Two senior United Nations officials today visited a Bedouin community in the occupied Palestinian territory (oPt) amid increasing home demolitions by the Israeli authorities, who have control over security, planning and zoning in the area.

Maxwell Gaylard, the UN Humanitarian Coordinator for oPt and David Hutton, the acting Director of the UN Relief and Works Agency for Palestine Refugees in the Near East (UNRWA), visited the village of Khan Al Ahmar where more homes have been razed this year than in the previous two years.

The village is situated just outside Jerusalem and between two Israeli settlements in the so-called Area C of the West Bank. Residents of Khan Al Ahmar village, most of them refugees, have lived in the area since 1948.

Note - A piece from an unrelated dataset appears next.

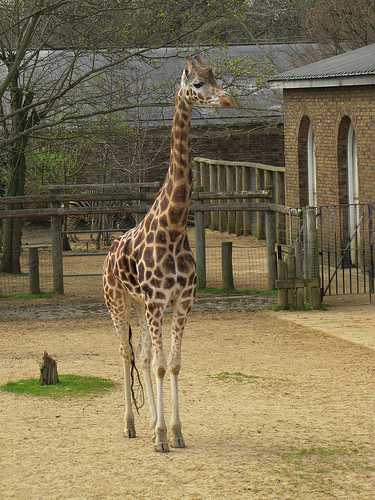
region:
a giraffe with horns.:
[172, 45, 236, 117]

Last week, the village received four new “stop-building” orders and the community has not been able to obtain building permits due to restrictive and inadequate planning policies in Area C.

Under the planning and zoning regime applied by the Israeli authorities in Area C, Palestinian construction is effectively prohibited in some 70 per cent of the area, while in the remaining 30 per cent, a range of restrictions virtually eliminate the possibility of obtaining a building permit, according to the UN Office for the Coordination of Humanitarian Affairs (OCHA).

There are demolition orders issued against another 250 structures in communities around Khan Al Ahmar, OCHA said in a press release. Some 20 Bedouin communities, with a combined population of 2,353, two-thirds of them youngsters under the age of 18, live in the area in the Jerusalem periphery.

More than 80 per cent of them are now at risk of being displaced due to the expansion of the Ma’ale Adumin Jewish settlement and the planned construction of the Barrier.

During the visit to Khan Al Ahmar, OCHA unveiled new research findings focusing on displacement of Palestinians in Area C.

The survey, which is based on field visits to 13 communities in Area C, found that in most of the communities, Palestinian families are being forced to leave due to restrictive policies and practices of the Israeli authorities, including movement and access restrictions, settlement activity, and restrictions on Palestinian construction.

The research also highlights how these policies are undermining traditional community livelihoods and placing thousands of people at risk of displacement.